## WHAT IS BEING ASKED
Every line with the string "Aquatica" in it belongs in your answer, so copy them all from the data.

--- START ---

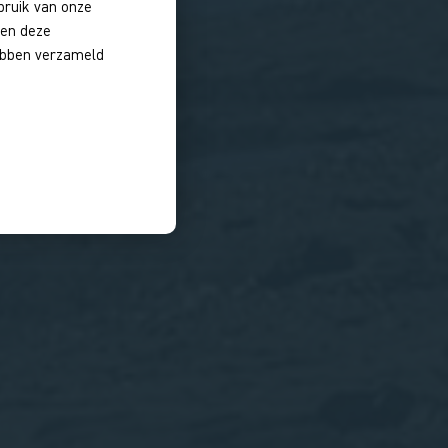
bruik van onze
nen deze
hebben verzameld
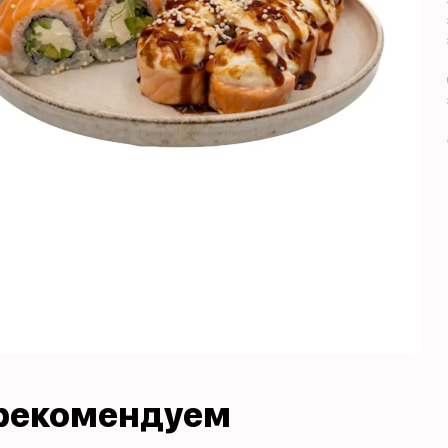
рекомендуем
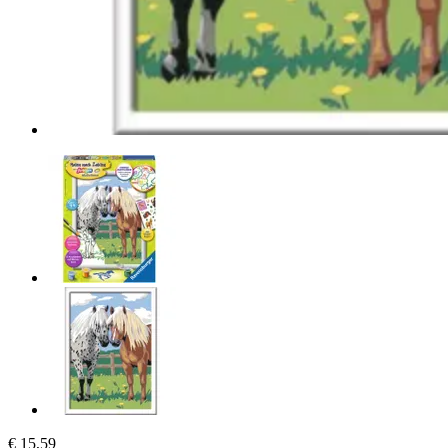
€ 15,59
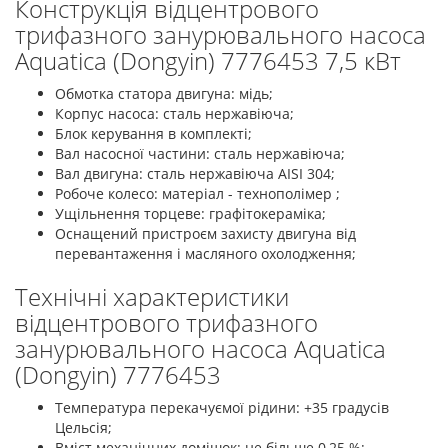
Конструкція відцентрового
трифазного занурювального насоса
Aquatica (Dongyin) 7776453 7,5 кВт
Обмотка статора двигуна: мідь;
Корпус насоса: сталь нержавіюча;
Блок керування в комплекті;
Вал насосної частини: сталь нержавіюча;
Вал двигуна: сталь нержавіюча AISI 304;
Робоче колесо: матеріал - технополімер ;
Ущільнення торцеве: графітокераміка;
Оснащений пристроєм захисту двигуна від
перевантаження і масляного охолодження;
Технічні характеристики
відцентрового трифазного
занурювального насоса Aquatica
(Dongyin) 7776453
Температура перекачуємої рідини: +35 градусів
Цельсія;
Вміст механічних домішок: не більше 0,25 %;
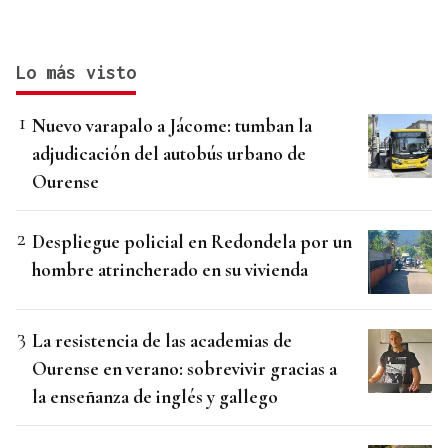
Lo más visto
Nuevo varapalo a Jácome: tumban la
adjudicación del autobús urbano de
Ourense
Despliegue policial en Redondela por un
hombre atrincherado en su vivienda
La resistencia de las academias de
Ourense en verano: sobrevivir gracias a
la enseñanza de inglés y gallego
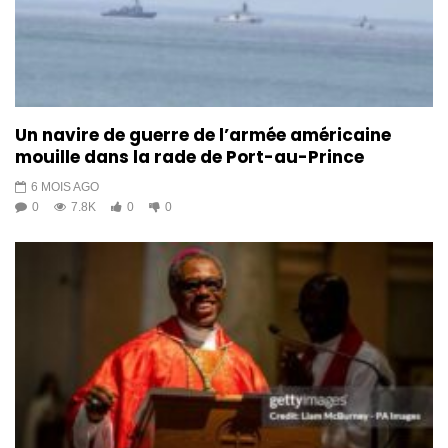
Un navire de guerre de l’armée américaine
mouille dans la rade de Port-au-Prince
6 MOIS AGO
0
7.8K
0
0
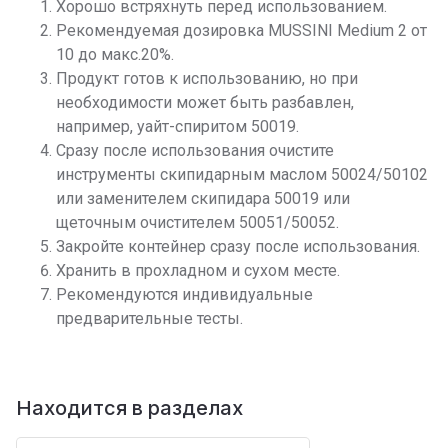
Хорошо встряхнуть перед использованием.
Рекомендуемая дозировка MUSSINI Medium 2 от
10 до макс.20%.
Продукт готов к использованию, но при
необходимости может быть разбавлен,
например, уайт-спиритом 50019.
Сразу после использования очистите
инструменты скипидарным маслом 50024/50102
или заменителем скипидара 50019 или
щеточным очистителем 50051/50052.
Закройте контейнер сразу после использования.
Хранить в прохладном и сухом месте.
Рекомендуются индивидуальные
предварительные тесты.
Находится в разделах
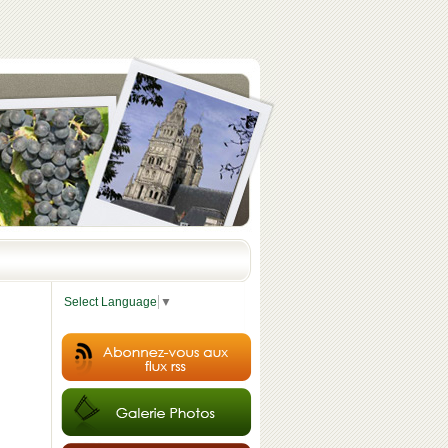
Select Language
▼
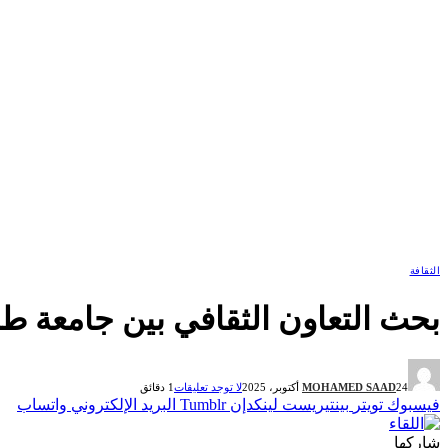
الثقافة
بحث التعاون الثقافي بين جامعة طر
24 أكتوبر، 2025
MOHAMED SAAD
لا توجد تعليقات
1 دقائق
فيسبوك
تويتر
بينتيريست
لينكدإن
Tumblr
البريد الإلكتروني
واتساب
شاركها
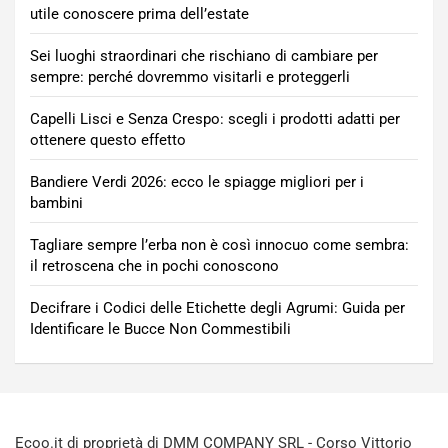
utile conoscere prima dell’estate
Sei luoghi straordinari che rischiano di cambiare per
sempre: perché dovremmo visitarli e proteggerli
Capelli Lisci e Senza Crespo: scegli i prodotti adatti per
ottenere questo effetto
Bandiere Verdi 2026: ecco le spiagge migliori per i
bambini
Tagliare sempre l’erba non è così innocuo come sembra:
il retroscena che in pochi conoscono
Decifrare i Codici delle Etichette degli Agrumi: Guida per
Identificare le Bucce Non Commestibili
Ecoo.it di proprietà di DMM COMPANY SRL - Corso Vittorio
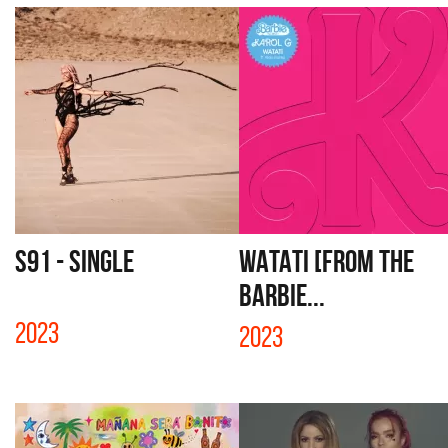
S91 - SINGLE
WATATI [FROM THE
BARBIE...
2023
2023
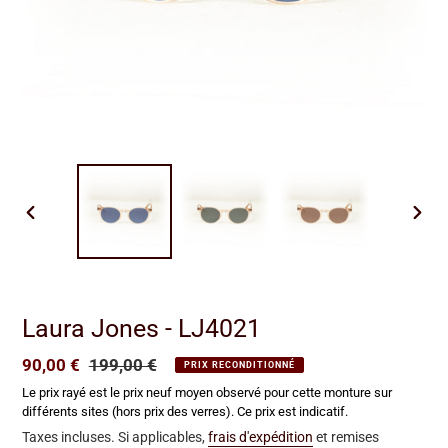
DIAPOSITIVE
DIAP
PRÉCÉDENTE
SUIV
Laura Jones - LJ4021
Prix
90,00 €
Prix
199,00 €
PRIX RECONDITIONNÉ
réduit
normal
Le prix rayé est le prix neuf moyen observé pour cette monture sur
différents sites (hors prix des verres). Ce prix est indicatif.
Taxes incluses. Si applicables,
frais d'expédition
et remises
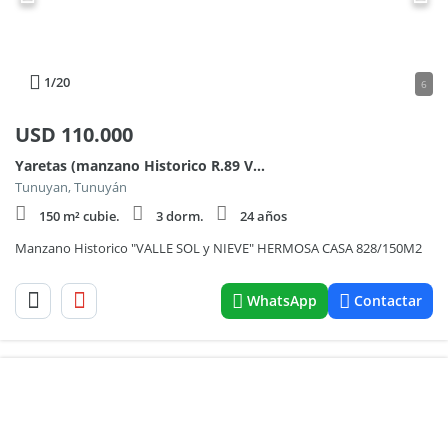
1
/20
6
USD
110.000
Yaretas (manzano Historico R.89 Valle Sol Y Nieve) 100
Tunuyan, Tunuyán
150 m² cubie.
3 dorm.
24 años
Manzano Historico "VALLE SOL y NIEVE" HERMOSA CASA 828/150M2
WhatsApp
Contactar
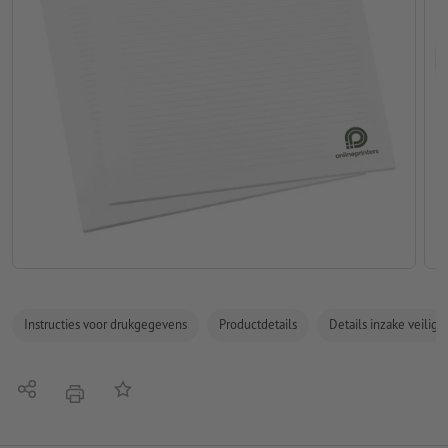
Instructies voor drukgegevens
Productdetails
Details inzake veilig
Delen
Op de lijst
afdrukken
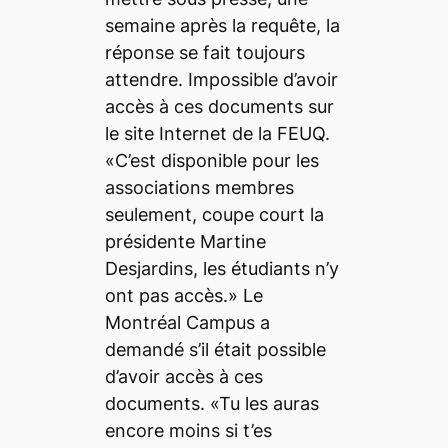
semaine après la requête, la
réponse se fait toujours
attendre. Impossible d’avoir
accès à ces documents sur
le site Internet de la FEUQ.
«C’est disponible pour les
associations membres
seulement, coupe court la
présidente Martine
Desjardins, les étudiants n’y
ont pas accès.» Le
Montréal Campus
a
demandé s’il était possible
d’avoir accès à ces
documents. «Tu les auras
encore moins si t’es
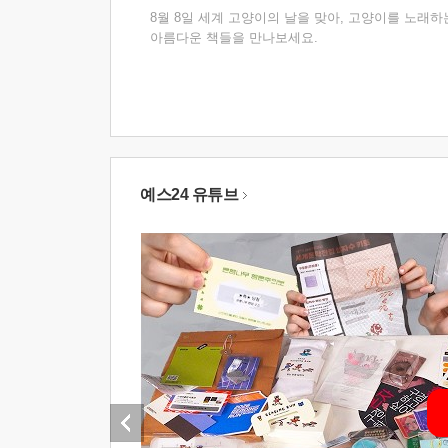
8월 8일 세계 고양이의 날을 맞아, 고양이를 노래하
아름다운 책들을 만나보세요.
예스24 유튜브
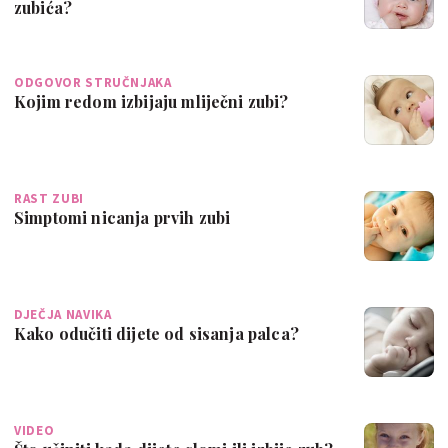
zubića?
ODGOVOR STRUČNJAKA
Kojim redom izbijaju mliječni zubi?
RAST ZUBI
Simptomi nicanja prvih zubi
DJEČJA NAVIKA
Kako odučiti dijete od sisanja palca?
VIDEO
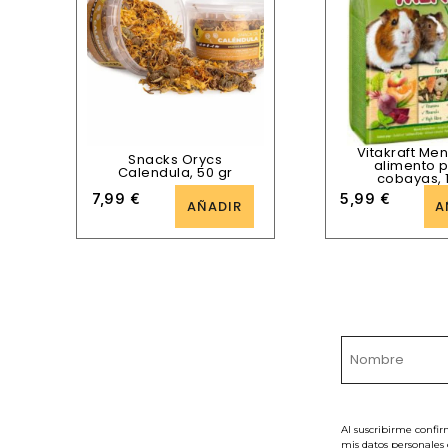
Vitakraft Men
Snacks Orycs
alimento 
Calendula, 50 gr
cobayas, 
7,99
€
5,99
€
AÑADIR
A
Al suscribirme confir
mis datos personales 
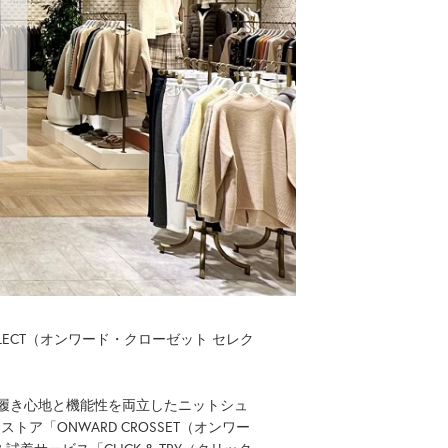
ELECT（オンワード・クローゼット セレク
め、履き心地と機能性を両立したニットシュ
ア「ONWARD CROSSET（オンワー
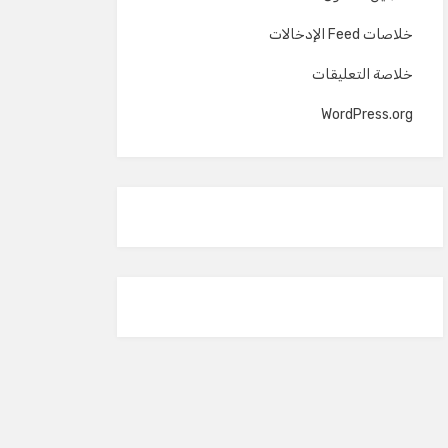
خلاصات Feed الإدخالات
خلاصة التعليقات
WordPress.org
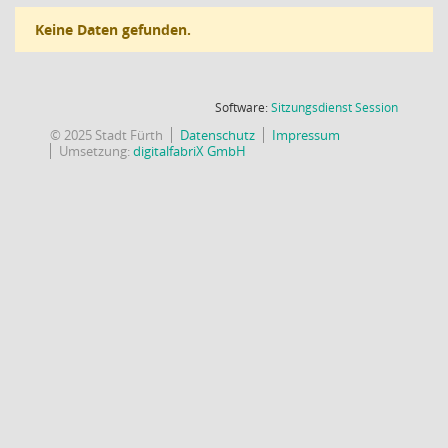
Keine Daten gefunden.
(Wird in
Software:
Sitzungsdienst
Session
© 2025 Stadt Fürth
Datenschutz
Impressum
Umsetzung:
digitalfabriX GmbH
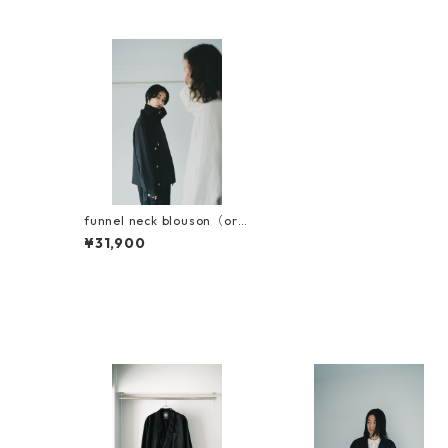
funnel neck blouson（ori
ginal sleeve）
¥31,900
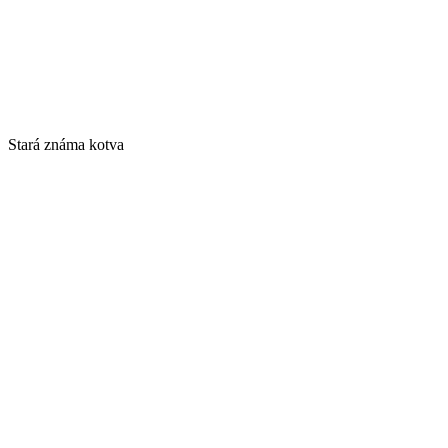
Stará známa kotva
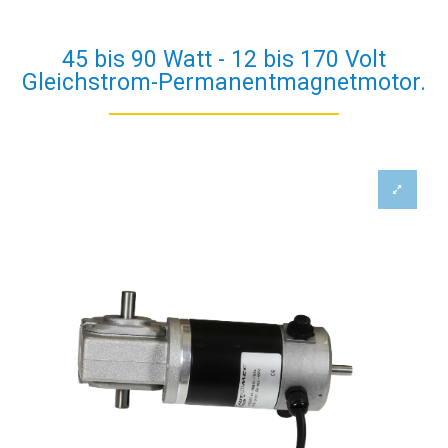
45 bis 90 Watt - 12 bis 170 Volt
Gleichstrom-Permanentmagnetmotor.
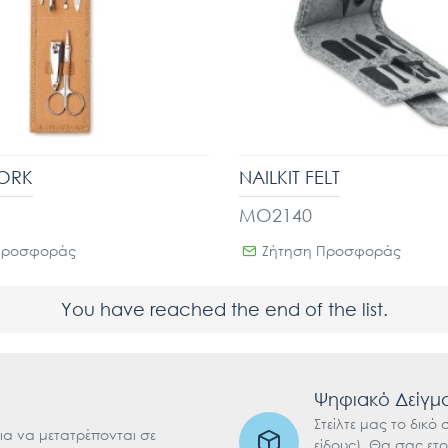
CORK
NAILKIT FELT
MO2140
Προσφοράς
Ζήτηση Προσφοράς
You have reached the end of the list.
Ψηφιακό Δείγμ
Στείλτε μας το δικό
ια να μετατρέπονται σε
είδους). Θα σας ετ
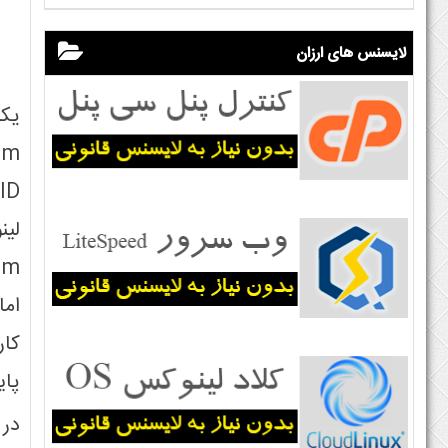
لایسنس های ارزان
یکی
کار
پای
در ت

--- END ---

## ANSWER SECTION
Aquatica (Dongyin) 7776453 7,5 кВт
занурювального насоса Aquatica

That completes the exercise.